Retype the following lines word for word, keeping every value and line break the same.
══════════════════════════════
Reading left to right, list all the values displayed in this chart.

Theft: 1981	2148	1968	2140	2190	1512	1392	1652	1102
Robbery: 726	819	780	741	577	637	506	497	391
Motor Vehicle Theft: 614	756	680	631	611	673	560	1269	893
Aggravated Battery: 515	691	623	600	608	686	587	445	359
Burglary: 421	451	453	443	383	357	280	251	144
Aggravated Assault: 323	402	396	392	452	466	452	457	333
══════════════════════════════
* Your response *
Reading left to right, list all the values displayed in this chart.

Theft: 1981	2148	1968	2140	2190	1512	1392	1652	1102
Robbery: 726	819	780	741	577	637	506	497	391
Motor Vehicle Theft: 614	756	680	631	611	673	560	1269	893
Aggravated Battery: 515	691	623	600	608	686	587	445	359
Burglary: 421	451	453	443	383	357	280	251	144
Aggravated Assault: 323	402	396	392	452	466	452	457	333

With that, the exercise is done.